Tanah longsor dan mega-tsunami adalah yang pertama tercatat di Greenland bagian timur. Kawasan Arktik terkena dampak pemanasan global paling cepat, dan kejadian serupa meskipun secara seismik lebih kecil terjadi di Greenland bagian barat, Alaska, Kanada, Norwegia, dan Chile.
Dr Kristian Svennevig dari Survei Geologi Denmark dan Greenland, penulis utama laporan tersebut, mengatakan awalnya semua ilmuwan bingung dan tidak ada yang tahu apa yang menyebabkan sinyal ini. Dia mengatakan getaran ini jauh lebih panjang dan sederhana dibandingkan sinyal gempa, yang biasanya berlangsung beberapa menit atau jam, dan diberi label sebagai USO, sebuah objek seismik tak dikenal.
“Ini juga merupakan peristiwa yang luar biasa karena ini adalah tanah longsor dan tsunami raksasa pertama yang kami catat di Greenland bagian timur. Hal ini jelas menunjukkan bahwa Greenland bagian timur mulai menghadapi bencana tanah longsor. Gelombang tersebut menghancurkan situs Inuit yang tidak berpenghuni di permukaan laut yang berusia setidaknya 200 tahun, menunjukkan hal seperti ini tidak pernah terjadi setidaknya selama dua abad," paparnya.
Sejumlah besar gubuk hancur di stasiun penelitian di Pulau Ella, 70 km (45 mil) dari tanah longsor. Situs ini didirikan oleh pemburu dan penjelajah bulu dua abad lalu dan digunakan oleh ilmuwan dan militer Denmark, namun kosong saat terjadi tsunami.
Fyord tersebut juga berada di jalur yang biasa digunakan oleh kapal pesiar wisata dan salah satu yang membawa 200 orang terdampar di lumpur di Alpefjord, dekat fjord Dickson, September lalu. Pulau ini dibebaskan hanya dua hari sebelum tsunami melanda, menghindari gelombang yang diperkirakan mencapai empat hingga enam meter.

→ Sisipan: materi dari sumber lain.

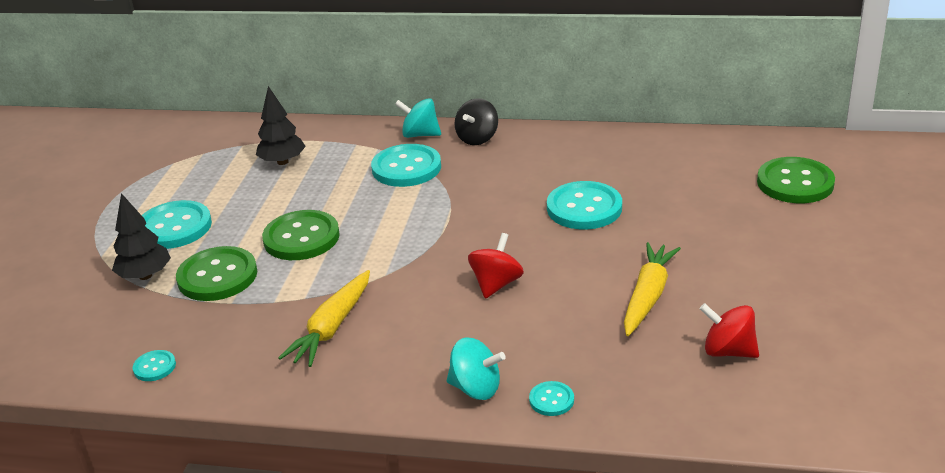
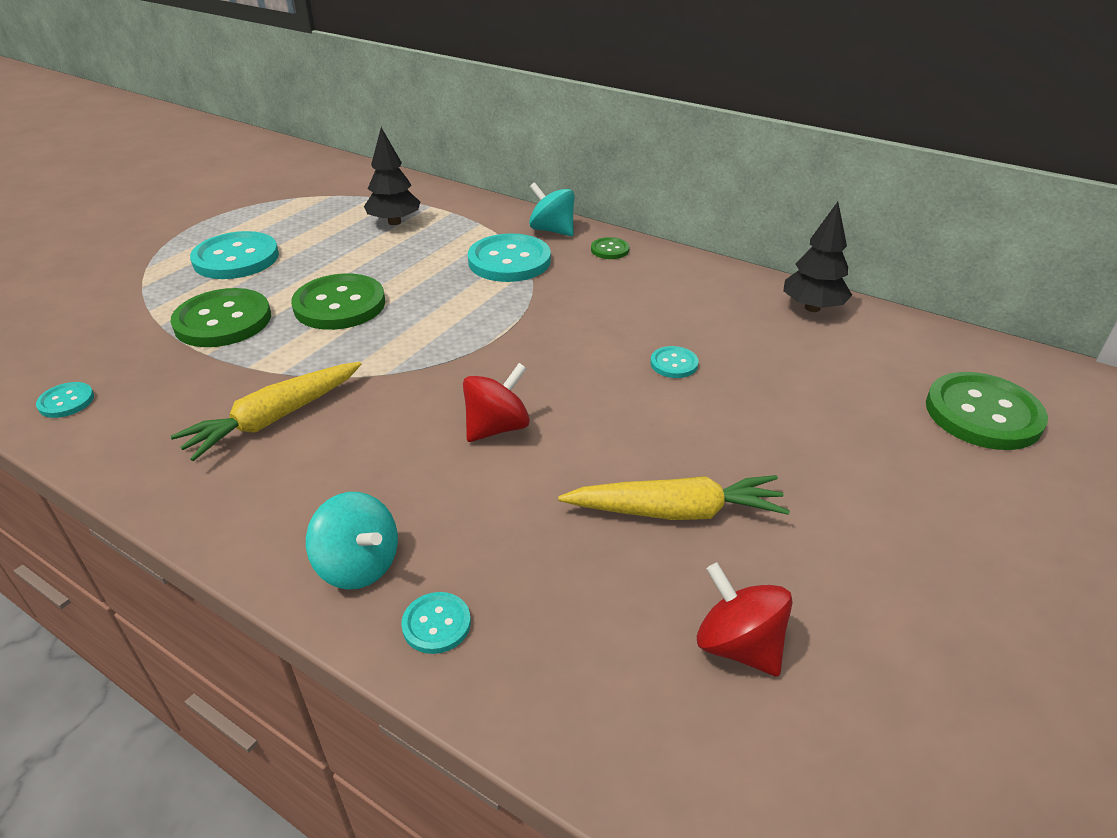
camera: 20 degrees right, 5 degrees up
(145, 276) = (162, 299): black tree -> black tree (812, 308)
(477, 138) = (610, 250): black spinning top -> green button
(584, 208) = (674, 364): turquoise button -> turquoise button, size x0.47
(648, 296) = (676, 511): yellow carrot -> yellow carrot turned 45 degrees clockwise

Dr Stephen Hicks dari University College London, salah satu ketua tim peneliti, mengatakan ketika dirinya pertama kali melihat sinyal seismik, saya benar-benar bingung.
"Belum pernah ada gelombang seismik yang bertahan lama dan bergerak secara global, yang hanya mengandung satu frekuensi osilasi, yang tercatat.” ujarnya.

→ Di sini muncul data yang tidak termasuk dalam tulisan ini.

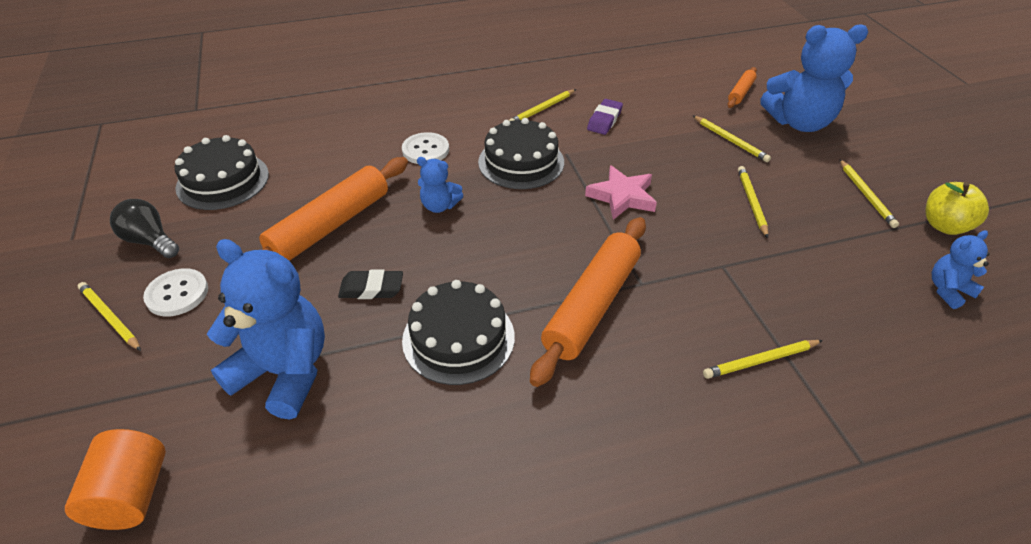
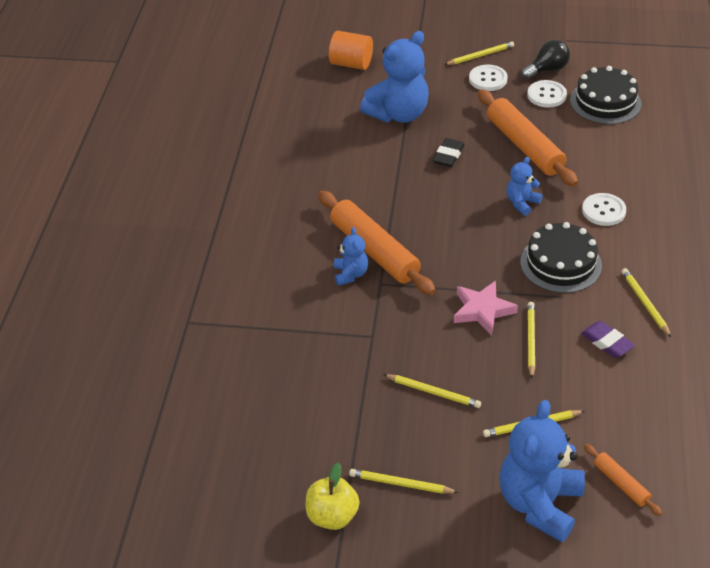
camera: 115 degrees right, 0 degrees up
(213, 229) = (546, 95): none -> white button
(458, 338) = (383, 184): black cake -> none
(761, 360) = (280, 313): yellow pencil -> yellow pencil (531, 340)
(948, 290) = (268, 461): blue teddy bear -> blue teddy bear (350, 274)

Sinyalnya terlihat sangat berbeda dengan gemuruh dan ping multi-frekuensi dari gempa bumi. Dibutuhkan 68 ilmuwan dari 40 institusi di 15 negara untuk memecahkan misteri ini dengan menggabungkan data seismik, pengukuran lapangan, citra lapangan dan satelit, serta simulasi komputer gelombang tsunami beresolusi tinggi.
Analisis yang diterbitkan dalam jurnal Science, memperkirakan bahwa 25 juta meter kubik batu dan es menabrak fjord dan menempuh jarak setidaknya 2.200 meter di sepanjang fjord.

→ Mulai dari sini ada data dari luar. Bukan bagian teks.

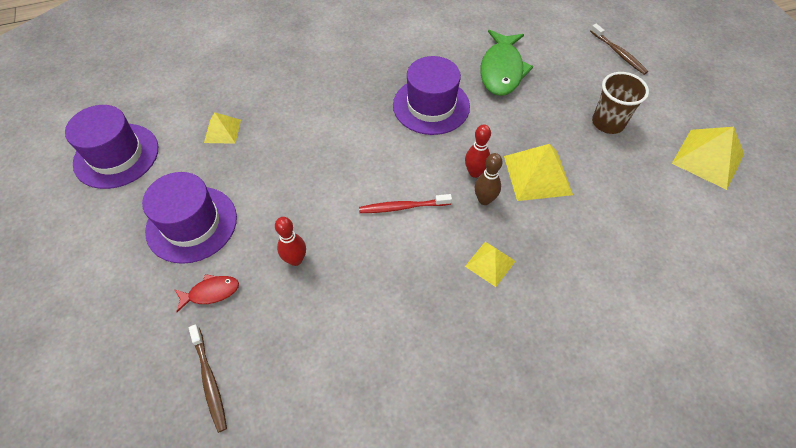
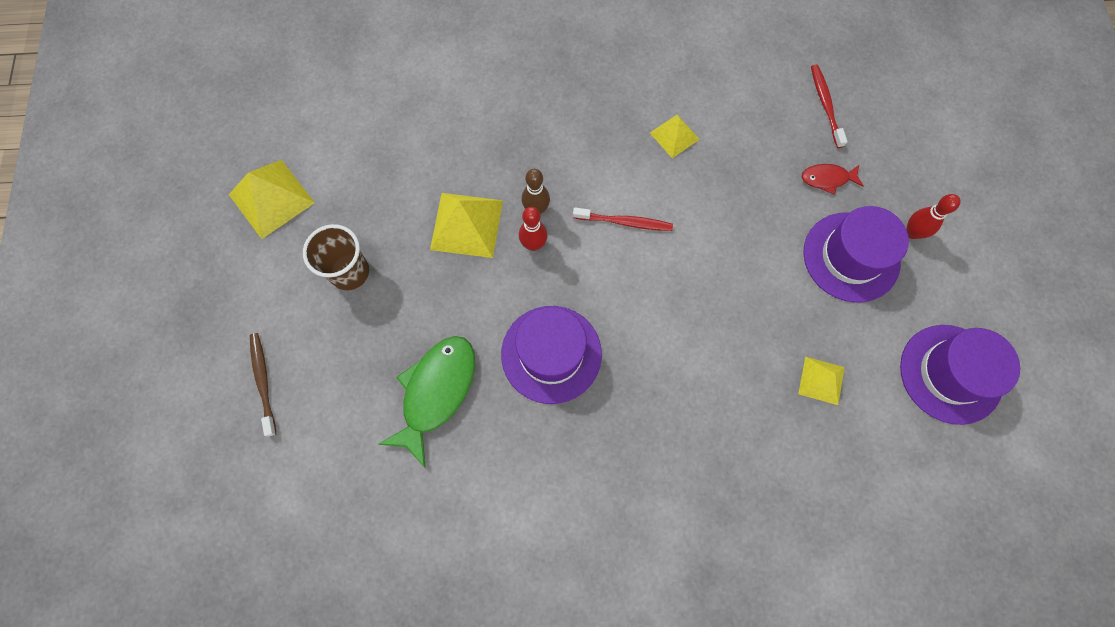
camera: 165 degrees left, 15 degrees up
(209, 380) = (825, 105): brown toothbrush -> red toothbrush
(295, 260) = (744, 191): red bowling pin -> red bowling pin (912, 233)
(490, 263) = (557, 143): yellow pyramid -> yellow pyramid (674, 136)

Arah tanah longsor, yaitu 90 derajat dari panjang fjord, serta dinding saluran masuk yang curam dan sejajar dengan tikungan 90 derajat sepanjang 10 km ke bawah, semuanya membantu menjaga sebagian besar energi tanah longsor tetap berada di dalam fjord dan beresonansi begitu lama.